Hour of the Wolf

Hour of the Wolf ★★★★

As Bergman's foray into the horror genre, Hour of the Wolf is extremely patient with its buildup to the climax, where all-out absurdism finally comes to claim the ultimate horror status of this largely meditative take on trauma, guilt as well as the draining nature of being an "artist". It may not be Bergman's most acclaimed work, but it's for sure worth checking out simply for the pure curiosity of seeing Bergman doing his version of an anti-horror that's simply unrepeatable in cinema history.

Hour of the Wolf is highly symbolic with its cryptic messages, as is the case with most of Bergman's filmography. In this unassuming tale with sinister undercurrents, a painter, Johan, who live on an isolated island with his wife, is constantly tormented by painful memories both in vivid dreams, and in reality in the form of a group of rich castle-dwellers who seem to harbor sinister intentions. We are only provided with glimpses of scattered clues regarding the nature of such fear, from childhood abuses, to an older lover Johan still cares about. Max von Sydow was such a formidable presence in this deeply intimate character study, as he executed those complicated emotions with his admirable acting chops and immense personal charms.

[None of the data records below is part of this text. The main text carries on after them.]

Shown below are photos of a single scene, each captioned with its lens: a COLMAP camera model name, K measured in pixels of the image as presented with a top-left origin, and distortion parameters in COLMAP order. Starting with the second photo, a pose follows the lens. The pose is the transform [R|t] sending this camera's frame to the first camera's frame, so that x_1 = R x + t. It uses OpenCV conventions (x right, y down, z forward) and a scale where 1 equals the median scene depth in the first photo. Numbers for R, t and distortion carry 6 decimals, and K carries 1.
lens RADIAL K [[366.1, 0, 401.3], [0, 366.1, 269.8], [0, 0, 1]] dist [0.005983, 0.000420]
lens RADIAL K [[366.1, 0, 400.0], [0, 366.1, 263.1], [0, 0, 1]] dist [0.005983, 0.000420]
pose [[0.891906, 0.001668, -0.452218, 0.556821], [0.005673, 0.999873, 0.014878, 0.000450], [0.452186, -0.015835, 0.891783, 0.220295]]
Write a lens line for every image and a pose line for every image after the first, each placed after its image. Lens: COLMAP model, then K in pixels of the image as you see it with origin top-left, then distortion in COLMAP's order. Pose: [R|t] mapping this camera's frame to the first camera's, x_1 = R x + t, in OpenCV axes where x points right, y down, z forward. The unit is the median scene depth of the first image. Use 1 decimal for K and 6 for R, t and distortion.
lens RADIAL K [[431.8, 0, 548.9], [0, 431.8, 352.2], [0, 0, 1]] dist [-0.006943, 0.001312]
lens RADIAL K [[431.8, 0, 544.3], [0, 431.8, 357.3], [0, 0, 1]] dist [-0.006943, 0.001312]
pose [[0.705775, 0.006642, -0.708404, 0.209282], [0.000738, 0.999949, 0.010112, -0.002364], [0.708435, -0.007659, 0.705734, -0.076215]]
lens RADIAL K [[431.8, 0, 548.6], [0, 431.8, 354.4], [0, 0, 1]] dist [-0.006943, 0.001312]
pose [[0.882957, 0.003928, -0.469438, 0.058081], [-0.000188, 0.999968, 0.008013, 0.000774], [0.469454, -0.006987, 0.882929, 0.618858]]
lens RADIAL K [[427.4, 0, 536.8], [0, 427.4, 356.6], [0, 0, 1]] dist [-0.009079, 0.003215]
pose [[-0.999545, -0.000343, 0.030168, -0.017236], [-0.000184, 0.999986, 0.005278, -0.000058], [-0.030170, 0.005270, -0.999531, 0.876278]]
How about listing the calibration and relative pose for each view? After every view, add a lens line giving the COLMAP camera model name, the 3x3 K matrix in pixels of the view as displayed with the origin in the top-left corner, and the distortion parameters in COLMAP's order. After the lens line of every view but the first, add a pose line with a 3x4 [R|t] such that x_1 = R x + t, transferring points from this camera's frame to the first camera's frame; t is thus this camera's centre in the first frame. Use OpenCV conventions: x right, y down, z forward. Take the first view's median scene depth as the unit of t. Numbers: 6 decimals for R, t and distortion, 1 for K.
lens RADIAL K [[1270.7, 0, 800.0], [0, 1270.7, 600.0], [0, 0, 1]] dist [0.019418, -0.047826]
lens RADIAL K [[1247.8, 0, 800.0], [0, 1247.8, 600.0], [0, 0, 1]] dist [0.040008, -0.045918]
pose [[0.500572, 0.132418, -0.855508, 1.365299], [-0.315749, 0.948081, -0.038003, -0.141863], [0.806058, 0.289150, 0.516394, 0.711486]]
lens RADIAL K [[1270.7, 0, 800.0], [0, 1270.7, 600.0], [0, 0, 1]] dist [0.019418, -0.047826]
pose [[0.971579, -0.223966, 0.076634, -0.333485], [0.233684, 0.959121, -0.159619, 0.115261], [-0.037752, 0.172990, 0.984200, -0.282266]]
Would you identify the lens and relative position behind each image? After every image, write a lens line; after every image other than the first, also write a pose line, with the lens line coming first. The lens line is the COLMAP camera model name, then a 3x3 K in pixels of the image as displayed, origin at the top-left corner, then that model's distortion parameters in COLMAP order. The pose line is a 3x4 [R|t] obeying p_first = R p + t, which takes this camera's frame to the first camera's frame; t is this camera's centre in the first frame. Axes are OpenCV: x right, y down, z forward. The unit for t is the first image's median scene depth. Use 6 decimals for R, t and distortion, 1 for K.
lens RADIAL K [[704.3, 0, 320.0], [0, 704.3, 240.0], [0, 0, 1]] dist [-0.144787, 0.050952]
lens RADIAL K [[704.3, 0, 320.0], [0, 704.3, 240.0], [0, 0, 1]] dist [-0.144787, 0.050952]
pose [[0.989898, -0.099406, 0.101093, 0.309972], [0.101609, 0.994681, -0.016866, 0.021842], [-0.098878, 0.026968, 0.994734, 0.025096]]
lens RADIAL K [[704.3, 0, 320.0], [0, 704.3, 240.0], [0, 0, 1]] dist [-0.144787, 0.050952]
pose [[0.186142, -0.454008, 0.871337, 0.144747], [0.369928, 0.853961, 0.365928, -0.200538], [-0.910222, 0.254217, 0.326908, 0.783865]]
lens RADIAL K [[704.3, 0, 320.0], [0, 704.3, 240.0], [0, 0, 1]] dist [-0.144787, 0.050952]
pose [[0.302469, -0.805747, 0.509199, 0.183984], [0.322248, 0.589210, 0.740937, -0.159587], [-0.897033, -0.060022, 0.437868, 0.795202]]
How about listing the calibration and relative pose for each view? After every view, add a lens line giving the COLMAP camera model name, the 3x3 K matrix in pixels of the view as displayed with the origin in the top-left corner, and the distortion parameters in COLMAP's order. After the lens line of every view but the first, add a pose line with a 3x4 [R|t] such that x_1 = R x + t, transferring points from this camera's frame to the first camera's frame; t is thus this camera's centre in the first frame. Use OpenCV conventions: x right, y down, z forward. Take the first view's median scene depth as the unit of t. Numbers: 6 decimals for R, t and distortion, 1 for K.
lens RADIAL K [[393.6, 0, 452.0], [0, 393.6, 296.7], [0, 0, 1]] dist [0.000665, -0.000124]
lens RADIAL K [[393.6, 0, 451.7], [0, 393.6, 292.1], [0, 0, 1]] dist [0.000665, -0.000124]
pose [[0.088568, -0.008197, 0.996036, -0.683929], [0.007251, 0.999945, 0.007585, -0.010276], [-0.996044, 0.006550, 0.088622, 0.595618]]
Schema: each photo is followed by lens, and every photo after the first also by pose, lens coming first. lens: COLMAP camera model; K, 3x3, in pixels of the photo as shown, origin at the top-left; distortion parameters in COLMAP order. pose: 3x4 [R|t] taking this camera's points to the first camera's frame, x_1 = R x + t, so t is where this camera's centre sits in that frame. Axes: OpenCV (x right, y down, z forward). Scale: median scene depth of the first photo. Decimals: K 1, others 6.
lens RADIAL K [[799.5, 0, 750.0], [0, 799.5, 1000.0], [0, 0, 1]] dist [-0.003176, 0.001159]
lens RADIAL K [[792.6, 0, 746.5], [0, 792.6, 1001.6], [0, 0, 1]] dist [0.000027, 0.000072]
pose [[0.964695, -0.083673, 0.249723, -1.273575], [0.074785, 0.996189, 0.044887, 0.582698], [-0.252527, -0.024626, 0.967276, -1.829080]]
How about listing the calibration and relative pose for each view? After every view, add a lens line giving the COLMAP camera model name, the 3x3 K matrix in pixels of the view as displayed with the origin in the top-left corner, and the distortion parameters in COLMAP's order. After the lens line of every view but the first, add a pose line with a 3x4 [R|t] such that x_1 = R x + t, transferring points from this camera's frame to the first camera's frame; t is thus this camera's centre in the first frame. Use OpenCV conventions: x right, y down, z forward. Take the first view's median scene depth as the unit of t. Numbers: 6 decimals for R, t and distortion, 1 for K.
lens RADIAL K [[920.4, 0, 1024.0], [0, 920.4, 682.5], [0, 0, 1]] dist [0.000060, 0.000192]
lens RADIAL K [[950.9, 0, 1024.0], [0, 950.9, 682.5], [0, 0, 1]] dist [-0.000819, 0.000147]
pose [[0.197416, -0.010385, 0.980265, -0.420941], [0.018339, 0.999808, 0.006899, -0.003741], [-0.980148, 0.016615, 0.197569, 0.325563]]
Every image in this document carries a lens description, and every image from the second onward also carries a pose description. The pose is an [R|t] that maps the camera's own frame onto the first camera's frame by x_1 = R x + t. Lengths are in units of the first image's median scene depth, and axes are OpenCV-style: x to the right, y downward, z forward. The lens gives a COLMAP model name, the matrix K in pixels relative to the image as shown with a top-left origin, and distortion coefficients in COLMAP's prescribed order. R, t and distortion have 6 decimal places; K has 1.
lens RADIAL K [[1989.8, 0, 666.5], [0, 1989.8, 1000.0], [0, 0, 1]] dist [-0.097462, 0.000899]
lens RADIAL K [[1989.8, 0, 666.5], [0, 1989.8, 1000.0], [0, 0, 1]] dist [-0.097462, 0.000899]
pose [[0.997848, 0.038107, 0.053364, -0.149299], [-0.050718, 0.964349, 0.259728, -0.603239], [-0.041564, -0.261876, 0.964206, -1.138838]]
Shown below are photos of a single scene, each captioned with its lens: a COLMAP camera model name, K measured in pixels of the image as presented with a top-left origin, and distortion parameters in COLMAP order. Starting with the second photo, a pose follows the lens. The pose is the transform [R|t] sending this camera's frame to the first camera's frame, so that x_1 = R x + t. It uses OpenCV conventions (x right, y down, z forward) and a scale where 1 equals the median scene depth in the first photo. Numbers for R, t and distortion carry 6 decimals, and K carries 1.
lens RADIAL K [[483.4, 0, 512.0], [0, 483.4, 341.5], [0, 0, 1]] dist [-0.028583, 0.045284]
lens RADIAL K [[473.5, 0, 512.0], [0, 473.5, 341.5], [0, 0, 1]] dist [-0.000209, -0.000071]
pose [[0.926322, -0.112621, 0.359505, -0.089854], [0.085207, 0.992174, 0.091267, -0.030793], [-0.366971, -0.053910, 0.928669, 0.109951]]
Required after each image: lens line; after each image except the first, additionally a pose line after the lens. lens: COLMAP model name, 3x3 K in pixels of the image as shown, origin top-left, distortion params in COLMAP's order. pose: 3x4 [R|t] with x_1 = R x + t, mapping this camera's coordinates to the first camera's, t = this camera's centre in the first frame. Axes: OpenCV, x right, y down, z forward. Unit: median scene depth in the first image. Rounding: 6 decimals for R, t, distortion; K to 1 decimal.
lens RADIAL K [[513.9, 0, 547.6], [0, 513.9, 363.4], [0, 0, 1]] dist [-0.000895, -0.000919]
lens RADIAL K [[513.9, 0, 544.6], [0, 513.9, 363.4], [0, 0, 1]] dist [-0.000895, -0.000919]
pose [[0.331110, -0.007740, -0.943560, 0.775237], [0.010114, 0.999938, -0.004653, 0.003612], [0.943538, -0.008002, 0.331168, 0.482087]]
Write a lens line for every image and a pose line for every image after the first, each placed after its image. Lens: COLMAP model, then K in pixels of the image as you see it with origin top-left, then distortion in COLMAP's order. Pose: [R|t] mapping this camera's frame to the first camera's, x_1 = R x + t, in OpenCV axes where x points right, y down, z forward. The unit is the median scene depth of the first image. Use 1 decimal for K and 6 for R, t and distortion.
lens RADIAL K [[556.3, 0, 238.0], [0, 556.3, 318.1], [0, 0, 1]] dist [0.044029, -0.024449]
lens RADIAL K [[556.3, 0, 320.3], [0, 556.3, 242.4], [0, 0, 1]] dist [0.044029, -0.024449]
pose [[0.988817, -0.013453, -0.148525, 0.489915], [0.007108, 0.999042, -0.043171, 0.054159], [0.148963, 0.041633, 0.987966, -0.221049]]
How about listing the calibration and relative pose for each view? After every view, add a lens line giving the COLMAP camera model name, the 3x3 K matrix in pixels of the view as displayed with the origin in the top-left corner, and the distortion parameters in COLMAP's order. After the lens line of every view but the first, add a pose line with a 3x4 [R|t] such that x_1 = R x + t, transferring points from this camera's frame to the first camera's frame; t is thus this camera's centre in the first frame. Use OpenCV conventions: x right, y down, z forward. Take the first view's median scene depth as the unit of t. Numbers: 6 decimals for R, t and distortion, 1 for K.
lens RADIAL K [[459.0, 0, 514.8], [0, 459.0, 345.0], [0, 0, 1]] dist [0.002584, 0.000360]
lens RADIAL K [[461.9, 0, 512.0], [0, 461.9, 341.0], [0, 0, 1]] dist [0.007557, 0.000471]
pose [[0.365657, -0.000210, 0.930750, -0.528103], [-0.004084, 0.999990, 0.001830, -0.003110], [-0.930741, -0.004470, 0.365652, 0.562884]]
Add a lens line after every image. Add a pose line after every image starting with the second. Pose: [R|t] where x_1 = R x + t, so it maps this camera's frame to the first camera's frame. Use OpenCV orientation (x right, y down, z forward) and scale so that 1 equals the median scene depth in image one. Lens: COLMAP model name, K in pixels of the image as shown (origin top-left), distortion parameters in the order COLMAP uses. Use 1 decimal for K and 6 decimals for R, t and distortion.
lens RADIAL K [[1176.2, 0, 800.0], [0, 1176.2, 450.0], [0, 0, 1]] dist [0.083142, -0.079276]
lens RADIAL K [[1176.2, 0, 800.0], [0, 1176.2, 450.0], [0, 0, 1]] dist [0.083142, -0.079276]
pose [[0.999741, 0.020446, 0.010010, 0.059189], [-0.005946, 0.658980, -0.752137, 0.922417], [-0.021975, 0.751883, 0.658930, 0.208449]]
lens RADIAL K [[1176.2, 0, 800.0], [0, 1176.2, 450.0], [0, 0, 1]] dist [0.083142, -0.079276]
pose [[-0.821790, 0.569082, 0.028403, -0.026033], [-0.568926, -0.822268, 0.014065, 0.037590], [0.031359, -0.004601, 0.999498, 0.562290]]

Hour of the Wolf is not a traditional horror classic by any sense, as there aren't really many elements of gore, murder or jump scare that are characteristic of such genre. Instead it's still pretty much within Bergman's comfort zone, namely a highly philosophical, thoughtful experience that deals with human conditions, albeit this time with more nightmarish absurdism to shake things up a bit, or a lot. Highly recommended.